Romalılar düşünsel yaşam alanında değil, kurdukları devlet ve hukuk sistemi ile yani pratik alanda çok ileriydiler. Bilindiği gibi kurdukları hukuk sistemi ve temel hukuki kavramlar, günümüz hukuk sistemlerinde bile etkisini sürdürür. 

Doğu'da İslam yeni yeni yayılıyor ve getirdiği hoşgörü ortamı sayesinde, bilimde ve sanatta

ileri gelişmeler yaşanıyordu. Batıda tamamen unutulan Antik değerler, İslam Dünyasında tekrar canlanmaya başlamıştı. Batılılar pek çok şeyi, 12. ve 13. yüzyılda düzenledikleri Haçlı Seferleri yolu ile Orta Doğu'dan öğrenirler.

Ayrıca Avrupa'da İspanya'da yayılan İslam Uygarlığının da bu kültür etkileşiminde önemli rolü olur. Bu hareketlerin sonucunda Avrupa'da insan hakları alanında önemli düşünceler ortaya çıkar. İnsan hakları alanında ileri görüşlere sahip filozof John Locke; toplumun kökenini, kendisinden önceki bazı filozoflar (Grotius ve Hobbes) gibi doğal yaşama ve sözleşme fikrine dayandırır.

"Doğal yaşama dönemi, özgürlüğün insanlararası eşitliğin alabildiğine hüküm sürdüğü bir çağdır. İnsanoğlu, aklından başka, kendisini yönetecek hiçbir üstün kuvvet tanımaz." Bu mutlu dönemin bazı sakıncaları da vardır.

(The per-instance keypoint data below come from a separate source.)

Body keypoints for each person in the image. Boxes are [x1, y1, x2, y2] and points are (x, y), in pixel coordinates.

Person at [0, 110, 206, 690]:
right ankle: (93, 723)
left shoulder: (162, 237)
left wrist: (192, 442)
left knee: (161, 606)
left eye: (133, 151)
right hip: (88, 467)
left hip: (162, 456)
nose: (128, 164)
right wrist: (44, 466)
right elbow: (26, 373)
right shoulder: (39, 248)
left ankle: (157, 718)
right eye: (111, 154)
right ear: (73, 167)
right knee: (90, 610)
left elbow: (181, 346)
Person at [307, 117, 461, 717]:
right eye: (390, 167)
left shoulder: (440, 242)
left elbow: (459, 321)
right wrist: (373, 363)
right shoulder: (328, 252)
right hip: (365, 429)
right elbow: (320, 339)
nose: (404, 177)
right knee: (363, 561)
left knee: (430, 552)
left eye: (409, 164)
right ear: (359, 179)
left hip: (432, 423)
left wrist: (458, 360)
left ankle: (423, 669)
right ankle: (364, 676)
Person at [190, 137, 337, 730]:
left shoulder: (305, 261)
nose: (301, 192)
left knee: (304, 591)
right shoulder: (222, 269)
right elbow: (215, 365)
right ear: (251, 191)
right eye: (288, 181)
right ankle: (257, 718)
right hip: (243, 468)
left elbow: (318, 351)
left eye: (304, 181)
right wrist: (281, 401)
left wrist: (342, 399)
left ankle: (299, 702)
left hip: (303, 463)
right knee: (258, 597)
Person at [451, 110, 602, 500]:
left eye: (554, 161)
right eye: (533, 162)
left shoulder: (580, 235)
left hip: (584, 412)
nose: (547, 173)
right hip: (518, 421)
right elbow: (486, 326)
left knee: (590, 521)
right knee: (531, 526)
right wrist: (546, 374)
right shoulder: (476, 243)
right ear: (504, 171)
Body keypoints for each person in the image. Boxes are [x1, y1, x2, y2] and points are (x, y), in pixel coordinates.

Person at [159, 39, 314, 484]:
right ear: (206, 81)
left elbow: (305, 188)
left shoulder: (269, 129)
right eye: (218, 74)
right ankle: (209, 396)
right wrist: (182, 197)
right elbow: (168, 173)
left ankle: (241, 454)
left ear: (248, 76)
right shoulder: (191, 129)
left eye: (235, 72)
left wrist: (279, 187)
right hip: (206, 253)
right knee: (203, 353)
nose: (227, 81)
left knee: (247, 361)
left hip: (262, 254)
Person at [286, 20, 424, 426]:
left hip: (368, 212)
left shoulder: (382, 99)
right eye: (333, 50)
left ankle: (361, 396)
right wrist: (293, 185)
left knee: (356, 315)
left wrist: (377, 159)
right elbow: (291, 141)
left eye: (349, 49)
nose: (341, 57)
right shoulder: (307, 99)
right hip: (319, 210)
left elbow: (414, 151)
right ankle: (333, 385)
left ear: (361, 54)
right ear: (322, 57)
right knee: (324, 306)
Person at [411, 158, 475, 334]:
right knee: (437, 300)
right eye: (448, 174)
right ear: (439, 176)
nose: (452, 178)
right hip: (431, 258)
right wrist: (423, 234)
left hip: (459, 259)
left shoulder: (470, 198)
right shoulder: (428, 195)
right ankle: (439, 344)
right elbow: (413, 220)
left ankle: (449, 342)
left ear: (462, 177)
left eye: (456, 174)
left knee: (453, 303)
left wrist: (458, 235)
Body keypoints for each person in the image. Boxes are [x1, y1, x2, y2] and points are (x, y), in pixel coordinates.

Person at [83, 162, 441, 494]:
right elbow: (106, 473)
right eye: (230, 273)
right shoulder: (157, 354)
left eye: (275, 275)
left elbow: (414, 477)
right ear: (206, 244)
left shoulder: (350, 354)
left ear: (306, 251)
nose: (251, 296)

Birincisi, kişiler bireysel cezalandırma yetkisine sahipti. Kişiler bireysel cezalandırmada aşırıya kaçabiliyordu. İkincisi, siyasal toplum kurulmadan önce de varolan mülkiyet hakkının yeterince güvence altında olmamasıydı. İnsanlar bu sakıncaları gidermek için aralarında sözleşme yaparlardı. 

Ancak bu sözleşmeye her bireyin mutlaka katılması gerekli değildi. Bu isteği, belli bir toplumda yaşayarak, işlemde bulunarak ya da mülk sahibi olarak da gösterebilir. Locke, kendisinden önce ortaya atılan görüşlerin etkisiyle iki ayrı anlaşmadan söz açar. İlk anlaşma toplumu kurmak içindi. İkincisi ise siyasal anlaşmaydı. Toplumsal insan, cezalandırma hakkı dışında, doğal insanın bütün haklarına sahipti. Eğer, devlet sözleşmede belirlenen hükümlere aykırı davranırsa, sözleşme bozulmuş olur. "Halk artık devlete itaat etmekle yükümlü olmaz ve doğal yaşam halindeyken sahip olduğu bütün hak ve hürriyetleri geri alır." Yani Locke, düşünce sistemiyle tutarlı olarak "Direnme Hakkı"nı da benimsemişti.